Nous ne sommes attentifs à la lumière que par les ombres qui l’accompagnent et c’est dans l’ombre même que nous cherchons souvent les bienfaits de la lumière, à la fois parce qu’elle nous préserve de son éclat, parce qu’elle nous en découvre la proximité et, parce qu’elle porte en elle sa présence diffuse. C’est la lumière du jour qui fait la beauté de la nuit : elle enferme en elle tout le mystère de la nature dont le jour nous donnera la révélation. Mais il y a dans la nuit le souvenir et la promesse du jour et l’obscure clarté qui rejoint le crépuscule à l’aurore. La nuit nous donne toujours une incomparable émotion et il y a en elle une vie profonde et secrète que le jour épanouit peu à peu dans la précision des formes et des contours. La sensibilité est comme une nuit d’où le jour de la pensée ne cesse d’éclore. Mais qui peut penser à les séparer ?
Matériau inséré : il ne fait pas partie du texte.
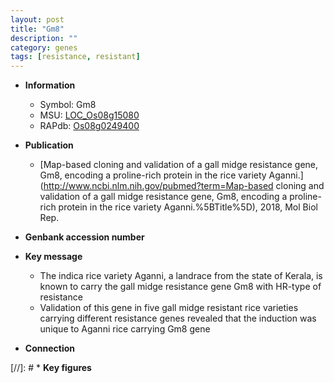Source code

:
 ```yaml
---
layout: post
title: "Gm8"
description: ""
category: genes
tags: [resistance, resistant]
---
```


* **Information**  
    + Symbol: Gm8  
    + MSU: [LOC_Os08g15080](http://rice.uga.edu/cgi-bin/ORF_infopage.cgi?orf=LOC_Os08g15080)  
    + RAPdb: [Os08g0249400](https://rapdb.dna.affrc.go.jp/locus/?name=Os08g0249400)  

* **Publication**  
    + [Map-based cloning and validation of a gall midge resistance gene, Gm8, encoding a proline-rich protein in the rice variety Aganni.](http://www.ncbi.nlm.nih.gov/pubmed?term=Map-based cloning and validation of a gall midge resistance gene, Gm8, encoding a proline-rich protein in the rice variety Aganni.%5BTitle%5D), 2018, Mol Biol Rep.

* **Genbank accession number**  

* **Key message**  
    + The indica rice variety Aganni, a landrace from the state of Kerala, is known to carry the gall midge resistance gene Gm8 with HR-type of resistance
    + Validation of this gene in five gall midge resistant rice varieties carrying different resistance genes revealed that the induction was unique to Aganni rice carrying Gm8 gene

* **Connection**  

[//]: # * **Key figures**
Or il y a deux sortes de lumière dont l’une n’est, si l’on peut dire, que l’ombre de l’autre, bien que le plus souvent elle nous contente. Car il nous suffit que les objets paraissent au regard enveloppés par la lumière du soleil pour que nous oubliions une autre lumière qui les éclaire du dedans, que nous percevons en fermant les yeux et qu’il faut retrouver à travers l’autre pour qu’elle nous révèle toujours les âmes derrière les corps.

Et si la lumière extérieure nous révèle le rapport des choses avec notre corps, la lumière intérieure nous révèle leur rapport avec notre âme, c’est-à-dire leur âme même, ce qu’elles sont et non plus ce qu’elles paraissent : c’est la lumière de l’amour. En elle le sens même de notre vie se découvre, les tâches qui nous sont proposées cessent de nous contraindre et les solutions s’offrent à nous avant les problèmes. Dès qu’elle nous éclaire, nous sommes moins sensibles encore aux objets qu’elle nous montre qu’à la joie qu’elle-même nous donne.